Wir, die Klasse Ej, waren ebenfalls vom 28.-30.01.26 in Dresden. Wir haben die Klassenfahrt mit einem geführten Stadtrundgang gestartet, dabei haben wir u.a. den Zwinger gesehen. Am nächsten Tag ging es hoch hinaus auf die Kuppel der Frauenkirche und in den Regenwald im Panometer. Dort wurden uns ebenfalls viele interessante Infos zu Flora und Fauna nähergebracht. Bei einem Workshop von der TU Dresden am letzten Tag haben wir zu OLED-Bildschirmen und Flugzeugmotoren- und Materialien experimentiert.

Besuch aus Chile

Unser Chile-Austausch ist wieder angelaufen! 

Seit dem 13.12.2025 besucht Leon Salinas den Unterricht an der Gustav-Heinemann-Schule zusammen mit seiner Austauschpartnerin Lara Wagner. Er wohnt auch bei ihr und lernt so nicht nur den Alltag in Deutschland kennen, sondern auch Feiertage und Ferien, Land und Leute. 

Lara wird im Sommer Leon und seine Familie in Osorno besuchen, also im chilenischen Winter.  Dabei erhält sie Einblicke in die dortige Kultur und das chilenische Schulsystem, da sie dann Leon dort begleiten wird. 

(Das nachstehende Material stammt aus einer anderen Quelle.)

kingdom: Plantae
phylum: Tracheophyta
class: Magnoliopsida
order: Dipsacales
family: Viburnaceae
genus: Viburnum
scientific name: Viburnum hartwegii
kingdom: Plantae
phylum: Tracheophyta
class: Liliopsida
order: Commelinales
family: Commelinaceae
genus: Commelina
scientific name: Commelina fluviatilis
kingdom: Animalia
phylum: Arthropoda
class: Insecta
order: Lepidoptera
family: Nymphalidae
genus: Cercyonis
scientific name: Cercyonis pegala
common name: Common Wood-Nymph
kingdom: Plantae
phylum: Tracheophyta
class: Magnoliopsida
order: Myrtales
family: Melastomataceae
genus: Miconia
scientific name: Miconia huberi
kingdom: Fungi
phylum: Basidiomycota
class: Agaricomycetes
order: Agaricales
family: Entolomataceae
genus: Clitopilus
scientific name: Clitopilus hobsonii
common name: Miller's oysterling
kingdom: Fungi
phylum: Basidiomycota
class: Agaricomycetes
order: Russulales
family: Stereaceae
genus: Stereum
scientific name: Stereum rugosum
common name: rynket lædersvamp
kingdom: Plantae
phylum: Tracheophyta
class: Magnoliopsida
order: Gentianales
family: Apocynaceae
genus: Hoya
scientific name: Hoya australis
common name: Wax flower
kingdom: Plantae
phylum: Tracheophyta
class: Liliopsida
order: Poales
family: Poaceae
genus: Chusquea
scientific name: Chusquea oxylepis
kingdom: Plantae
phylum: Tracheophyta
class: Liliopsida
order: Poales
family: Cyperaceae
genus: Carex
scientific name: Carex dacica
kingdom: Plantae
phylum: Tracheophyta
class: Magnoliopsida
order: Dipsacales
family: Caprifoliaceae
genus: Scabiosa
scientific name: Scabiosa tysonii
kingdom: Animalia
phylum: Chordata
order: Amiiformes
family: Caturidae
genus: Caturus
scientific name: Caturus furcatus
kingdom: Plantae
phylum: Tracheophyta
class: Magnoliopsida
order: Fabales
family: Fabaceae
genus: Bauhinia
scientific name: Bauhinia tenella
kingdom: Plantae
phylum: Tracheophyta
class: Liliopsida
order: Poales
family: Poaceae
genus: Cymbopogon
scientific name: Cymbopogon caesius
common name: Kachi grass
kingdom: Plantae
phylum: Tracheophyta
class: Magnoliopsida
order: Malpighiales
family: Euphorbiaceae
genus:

In drei Tagen müssen wir Abschied nehmen von Leon. Wir freuen uns, ihn als Gast gehabt zu haben, und wünschen ihm eine gute Heimreise und alles Gute.

Die Presse berichtete: 

Main-Spitze Chile 2026

LGBTQ-Workshops an der GHS

Unter der Leitung von Frau Suchan und Frau At fanden auch in diesem Jahr die LGBTQ-Workshops für alle E-Phasen-Klassen statt. Vom 22.01. bis zum 30.01. setzten sich die Lernenden intensiv mit der Lebensrealität queerer Menschen auseinander. Neben grundlegenden Begriffen zu sexueller Orientierung und geschlechtlicher Identität standen vor allem gesellschaftliche Herausforderungen – wie bspw. Diskriminierung – im Mittelpunkt.

Die jährlichen Workshops leisten damit einen wichtigen Beitrag zur Demokratiebildung: Sie fördern Empathie und einen respektvollen Umgang mit gesellschaftlicher Vielfalt. Ziel ist es, Vorurteile abzubauen, Sensibilität zu stärken und ein Schulklima zu unterstützen, das von Offenheit, Menschenwürde und gegenseitiger Anerkennung geprägt ist.